### Task item
Without any pictures, output the records exactly as they are.

### Records shown
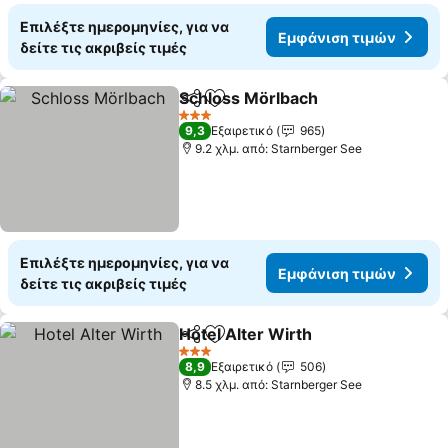
Επιλέξτε ημερομηνίες, για να
Εμφάνιση τιμών
δείτε τις ακριβείς τιμές
Schloss Mörlbach
Κοινοποίηση
Προσθήκη στα αγαπημένα
3 Αστέρια
9,3
Εξαιρετικό
965
9.2 χλμ. από: Starnberger See
Επιλέξτε ημερομηνίες, για να
Εμφάνιση τιμών
δείτε τις ακριβείς τιμές
Hotel Alter Wirth
Κοινοποίηση
Προσθήκη στα αγαπημένα
3 Αστέρια
8,9
Εξαιρετικό
506
8.5 χλμ. από: Starnberger See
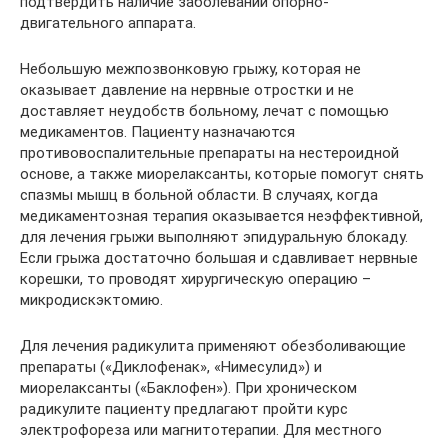
подтвердить наличие заболеваний опорно-
двигательного аппарата.
Небольшую межпозвонковую грыжу, которая не
оказывает давление на нервные отростки и не
доставляет неудобств больному, лечат с помощью
медикаментов. Пациенту назначаются
противовоспалительные препараты на нестероидной
основе, а также миорелаксанты, которые помогут снять
спазмы мышц в больной области. В случаях, когда
медикаментозная терапия оказывается неэффективной,
для лечения грыжи выполняют эпидуральную блокаду.
Если грыжа достаточно большая и сдавливает нервные
корешки, то проводят хирургическую операцию –
микродискэктомию.
Для лечения радикулита применяют обезболивающие
препараты («Диклофенак», «Нимесулид») и
миорелаксанты («Баклофен»). При хроническом
радикулите пациенту предлагают пройти курс
электрофореза или магнитотерапии. Для местного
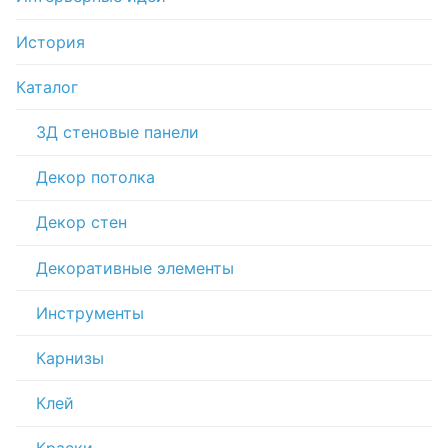
История
Каталог
3Д стеновые панели
Декор потолка
Декор стен
Декоративные элементы
Инструменты
Карнизы
Клей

### Solution for this task
Επιλέξτε ημερομηνίες, για να
Εμφάνιση τιμών
δείτε τις ακριβείς τιμές
Schloss Mörlbach
Κοινοποίηση
Προσθήκη στα αγαπημένα
3 Αστέρια
9,3
Εξαιρετικό
965
9.2 χλμ. από: Starnberger See
Επιλέξτε ημερομηνίες, για να
Εμφάνιση τιμών
δείτε τις ακριβείς τιμές
Hotel Alter Wirth
Κοινοποίηση
Προσθήκη στα αγαπημένα
3 Αστέρια
8,9
Εξαιρετικό
506
8.5 χλμ. από: Starnberger See
подтвердить наличие заболеваний опорно-
двигательного аппарата.
Небольшую межпозвонковую грыжу, которая не
оказывает давление на нервные отростки и не
доставляет неудобств больному, лечат с помощью
медикаментов. Пациенту назначаются
противовоспалительные препараты на нестероидной
основе, а также миорелаксанты, которые помогут снять
спазмы мышц в больной области. В случаях, когда
медикаментозная терапия оказывается неэффективной,
для лечения грыжи выполняют эпидуральную блокаду.
Если грыжа достаточно большая и сдавливает нервные
корешки, то проводят хирургическую операцию –
микродискэктомию.
Для лечения радикулита применяют обезболивающие
препараты («Диклофенак», «Нимесулид») и
миорелаксанты («Баклофен»). При хроническом
радикулите пациенту предлагают пройти курс
электрофореза или магнитотерапии. Для местного
История
Каталог
3Д стеновые панели
Декор потолка
Декор стен
Декоративные элементы
Инструменты
Карнизы
Клей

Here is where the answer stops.